Once a petition is drafted and signed, it has to be formally presented to the Parliament for its consideration.

You will need a Member of Parliament to present your petition and the member must follow certain procedures in presenting it.

The member will have to give two day’s notice of the intention to present a petition so the Speaker will have time to ensure the petition conforms to the requirements of the Standing Orders noted above.

Before the member lays your petition on the table, he or she is entitled to say a few words about the petition, the persons who signed it and how many signatures it had.

The Speaker will then refer your petition to the appropriate committee for its consideration of the matter you have raised.

The committee is obligated to investigate the concerns expressed in the petition and report back to Parliament.

This report will not only convey its findings but also make a recommendation on what action, if any, should be taken.

This procedure tells you that a petition to Parliament is taken seriously and that petitions can be an important way of participating directly in helping the Parliament to represent the community more effectively.

To work properly, however, petitions have to be about important matters that deserve the Parliament’s attention. Trivial matters and complaints will not be considered.

Also the Parliament will not consider something it has already addressed in its term. Such a petition will be refused unless it gives significant and relevant new information.

A petition from one person is as important as one signed by many people, at least potentially. However, a petition signed by a large number is likely to attract more attention.

Numbers always count in politics!

This raises another important point about petitions in Fiji. The Constitution does not limit the right to petition Parliament just to voters.

The Constitution says “persons” so even if you cannot vote to bring in new laws or change old ones, you are able to petition Parliament on matters than concern you.

If you need help in writing a petition it is always a good idea to ask the staff of the Secretariat at Parliament House to help. They can make sure that you understand the Standing Orders properly.

Finally, it is important to remember that, even if the parliamentary committee does not support your petition, it will not be a waste of anyone’s time including yours.

Petitions are about making an input into Parliament; about having your concerns heard.

You have achieved more than many just by having your concerns noted and made part of the Parliament’s permanent record.

Response to reader’s question

Vinaka to Kuliniasi of Suva who wanted to know, “When does a Bill come into force as a law?” Your prize is at the Fiji Sun office.

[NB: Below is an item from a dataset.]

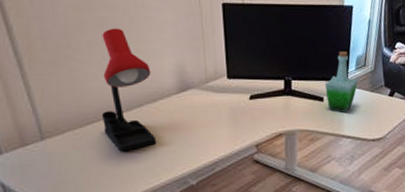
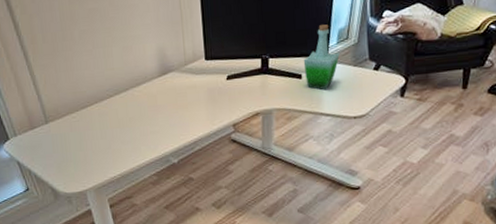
desk lamp: present [101,28,157,152] -> none [91,17,142,133]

Parliament 101 addressed the question of “what is a Bill?” two months ago but Kuliniasi’s question raised some interesting issues as to when the Bill actually becomes an enforceable law.

Parliament 101 readers know that a Bill becomes a law some time after the Bill has been passed by the Parliament and received the President’s assent.

This time is specified in the Constitution.

The President must give his assent within seven days after he receives the Bill from the Speaker.

However, the Constitution says that, if the President does not give his assent, “the Bill will be taken to have been assented to” at the end of the seven days anyway.

So, is the bill now a law as an Act of Parliament?

The answer is, “No, not quite yet”.

The Constitution refers to the Bill as a “Bill” until the Attorney-General has published it in the Gazette, which he must do within seven days of the assent.

Even then the Act of Parliament, as the Bill is called now, may not come into force until either the seventh day after it appears in the Gazette or on another date as specified by the Act.

As a result of Kuliniasi’s question, you now know that you might have to check to see if a new law is in force!